# Lake Livingston Bank fishing?



## dinodude (Mar 17, 2013)

Howdy yall 
So I am more than likely going to Lake Livingston with a few other families, and it's more than likely that I'll try my luck with fishing the lake :clover:
I don't do freshwater fishing very often but I am targeting white bass and catfish there. 
Are there any specific bank fishing spots that you guys recommend, I know it rained hard the past few days, so I'm not sure about fishing below the dam. 
And what sort of lures and baits should I use to target catfish and white bass(I got 2 rods available, one for arties and the other for bait). 

Thanks in advance


----------



## Sunbeam (Feb 24, 2009)

Forget the stilling basin. Very dangerous for families or kids with that strong current.
Several place I like are:

1..State park....A pier at the store, a mile of bulkheads. Got catfish and big blue gill. Not so good for white bass.
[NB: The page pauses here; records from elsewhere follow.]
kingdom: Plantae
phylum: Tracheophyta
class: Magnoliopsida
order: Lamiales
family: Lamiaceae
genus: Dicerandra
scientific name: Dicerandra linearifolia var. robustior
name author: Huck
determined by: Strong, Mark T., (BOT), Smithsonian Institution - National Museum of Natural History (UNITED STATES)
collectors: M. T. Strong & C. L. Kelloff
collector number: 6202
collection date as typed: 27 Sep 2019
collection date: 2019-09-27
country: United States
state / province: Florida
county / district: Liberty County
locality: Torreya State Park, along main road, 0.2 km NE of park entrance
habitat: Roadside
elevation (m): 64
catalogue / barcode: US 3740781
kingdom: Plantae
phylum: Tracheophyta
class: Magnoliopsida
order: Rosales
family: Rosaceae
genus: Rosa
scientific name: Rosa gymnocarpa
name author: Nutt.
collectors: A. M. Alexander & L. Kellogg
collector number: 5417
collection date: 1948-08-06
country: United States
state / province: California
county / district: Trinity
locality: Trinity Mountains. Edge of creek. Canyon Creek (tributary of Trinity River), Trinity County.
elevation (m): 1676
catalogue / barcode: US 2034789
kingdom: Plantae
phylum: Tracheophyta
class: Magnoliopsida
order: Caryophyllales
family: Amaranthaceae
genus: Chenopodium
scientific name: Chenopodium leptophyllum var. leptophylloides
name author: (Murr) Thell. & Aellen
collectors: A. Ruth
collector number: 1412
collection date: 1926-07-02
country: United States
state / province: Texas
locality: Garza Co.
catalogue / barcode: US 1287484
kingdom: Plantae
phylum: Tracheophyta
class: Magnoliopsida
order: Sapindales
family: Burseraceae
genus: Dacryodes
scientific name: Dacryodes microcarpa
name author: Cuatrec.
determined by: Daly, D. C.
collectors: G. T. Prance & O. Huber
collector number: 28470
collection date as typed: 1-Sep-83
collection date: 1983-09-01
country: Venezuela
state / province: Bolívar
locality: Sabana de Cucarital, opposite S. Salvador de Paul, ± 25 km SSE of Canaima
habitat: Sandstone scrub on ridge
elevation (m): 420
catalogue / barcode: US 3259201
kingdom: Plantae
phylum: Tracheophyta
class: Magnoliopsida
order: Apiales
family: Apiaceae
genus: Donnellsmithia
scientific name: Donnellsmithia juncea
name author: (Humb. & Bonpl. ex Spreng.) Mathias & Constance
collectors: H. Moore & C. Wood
2..The area at the end of old 190 road. It dead ends at a launch ramp and a nice grassy area with bulkheads. Can be very good for catfish this time of year.

3..The concrete area on the new 109 bridge levee at Onalaska, TX. This requires parking across the highway from the KOA entrance. Need to hike out the levee about 100 yards.
Fish either side of the road so the wind is at your back. Cut shad, shrimp or punch bait fished on the bottom will get some cats.


----------